## About this exercise
The answer must be the complete listing, reproduced exactly.

## Records to process
# # #
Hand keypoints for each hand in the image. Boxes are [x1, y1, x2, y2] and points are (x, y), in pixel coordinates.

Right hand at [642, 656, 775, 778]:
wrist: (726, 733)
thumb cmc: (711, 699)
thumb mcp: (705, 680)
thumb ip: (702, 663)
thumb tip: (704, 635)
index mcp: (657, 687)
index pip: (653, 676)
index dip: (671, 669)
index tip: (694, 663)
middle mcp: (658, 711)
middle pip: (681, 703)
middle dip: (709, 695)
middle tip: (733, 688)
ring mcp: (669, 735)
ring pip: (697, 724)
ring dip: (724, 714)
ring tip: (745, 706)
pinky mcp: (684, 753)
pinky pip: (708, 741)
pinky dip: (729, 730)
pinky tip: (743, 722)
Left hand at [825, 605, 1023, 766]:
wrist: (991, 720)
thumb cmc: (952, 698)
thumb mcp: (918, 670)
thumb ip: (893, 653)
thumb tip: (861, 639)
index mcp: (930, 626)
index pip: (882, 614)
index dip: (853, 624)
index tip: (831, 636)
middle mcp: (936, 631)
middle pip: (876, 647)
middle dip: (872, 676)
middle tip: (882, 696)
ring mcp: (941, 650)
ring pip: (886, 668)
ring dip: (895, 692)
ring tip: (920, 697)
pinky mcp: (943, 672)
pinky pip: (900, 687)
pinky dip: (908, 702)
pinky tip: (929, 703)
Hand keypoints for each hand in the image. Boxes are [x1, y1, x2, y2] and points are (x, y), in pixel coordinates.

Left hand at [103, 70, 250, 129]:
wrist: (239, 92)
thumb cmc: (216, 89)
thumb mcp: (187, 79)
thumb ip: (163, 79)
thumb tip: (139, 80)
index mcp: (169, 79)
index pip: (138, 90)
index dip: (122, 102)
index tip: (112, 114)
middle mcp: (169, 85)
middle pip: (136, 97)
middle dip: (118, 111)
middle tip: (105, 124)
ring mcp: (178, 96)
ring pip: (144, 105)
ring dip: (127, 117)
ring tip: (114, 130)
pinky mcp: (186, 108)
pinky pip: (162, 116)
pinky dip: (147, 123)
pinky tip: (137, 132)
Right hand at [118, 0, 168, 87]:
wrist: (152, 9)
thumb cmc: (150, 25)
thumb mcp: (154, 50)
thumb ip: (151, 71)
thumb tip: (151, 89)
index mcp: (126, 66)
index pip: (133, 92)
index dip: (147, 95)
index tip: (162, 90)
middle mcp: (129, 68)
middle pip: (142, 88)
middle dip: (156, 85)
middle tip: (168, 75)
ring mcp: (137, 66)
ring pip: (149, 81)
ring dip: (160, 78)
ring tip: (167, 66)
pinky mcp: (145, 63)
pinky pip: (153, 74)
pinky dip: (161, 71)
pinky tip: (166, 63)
# # #
## Response box
Hand keypoints for each hand in the image. Boxes are [x1, y1, x2, y2] and points are (x, y), in pixel coordinates.

Right hand at [642, 656, 775, 778]:
wrist: (726, 733)
thumb cmc: (711, 699)
thumb mcp: (705, 680)
thumb ip: (702, 663)
thumb tip: (704, 635)
index mcp: (657, 687)
index pip: (653, 676)
index dip: (671, 669)
index tip: (694, 663)
middle mcp: (658, 711)
middle pip: (681, 703)
middle dip: (709, 695)
middle tip: (733, 688)
ring mcp: (669, 735)
ring pip: (697, 724)
ring dip: (724, 714)
ring tip: (745, 706)
pinky mcp: (684, 753)
pinky pip: (708, 741)
pinky dip: (729, 730)
pinky tip: (743, 722)
Left hand at [825, 605, 1023, 766]:
wrist: (991, 720)
thumb cmc: (952, 698)
thumb mcp: (918, 670)
thumb ip: (893, 653)
thumb tip: (861, 639)
index mcp: (930, 626)
index pip: (882, 614)
index dip: (853, 624)
index tip: (831, 636)
middle mcp: (936, 631)
middle pip: (876, 647)
middle dip: (872, 676)
middle tip: (882, 696)
ring mcp: (941, 650)
ring pip: (886, 668)
ring dip: (895, 692)
ring tip: (920, 697)
pinky mcp: (943, 672)
pinky pip: (900, 687)
pinky dip: (908, 702)
pinky tip: (929, 703)
Hand keypoints for each hand in the image. Boxes are [x1, y1, x2, y2] and points are (x, y), in pixel coordinates.

Left hand at [103, 70, 250, 129]:
wrist: (239, 92)
thumb cmc: (216, 89)
thumb mcp: (187, 79)
thumb ip: (163, 79)
thumb tip: (139, 80)
index mcp: (169, 79)
index pip: (138, 90)
index dip: (122, 102)
index tip: (112, 114)
middle mcp: (169, 85)
middle pip: (136, 97)
middle dip: (118, 111)
middle tip: (105, 124)
ring mcp: (178, 96)
ring pip: (144, 105)
ring dip: (127, 117)
ring tip: (114, 130)
pinky mcp: (186, 108)
pinky pip: (162, 116)
pinky dip: (147, 123)
pinky tip: (137, 132)
Right hand at [118, 0, 168, 87]:
wrist: (152, 9)
thumb cmc: (150, 25)
thumb mcp: (154, 50)
thumb ip: (151, 71)
thumb tip: (151, 89)
index mcp: (126, 66)
index pip: (133, 92)
index dip: (147, 95)
index tip: (162, 90)
middle mcp: (129, 68)
middle pip: (142, 88)
middle dip: (156, 85)
middle tip: (168, 75)
ring mcp: (137, 66)
ring pip: (149, 81)
ring dip: (160, 78)
ring tip: (167, 66)
pinky mcp: (145, 63)
pinky pip: (153, 74)
pinky dip: (161, 71)
pinky tip: (166, 63)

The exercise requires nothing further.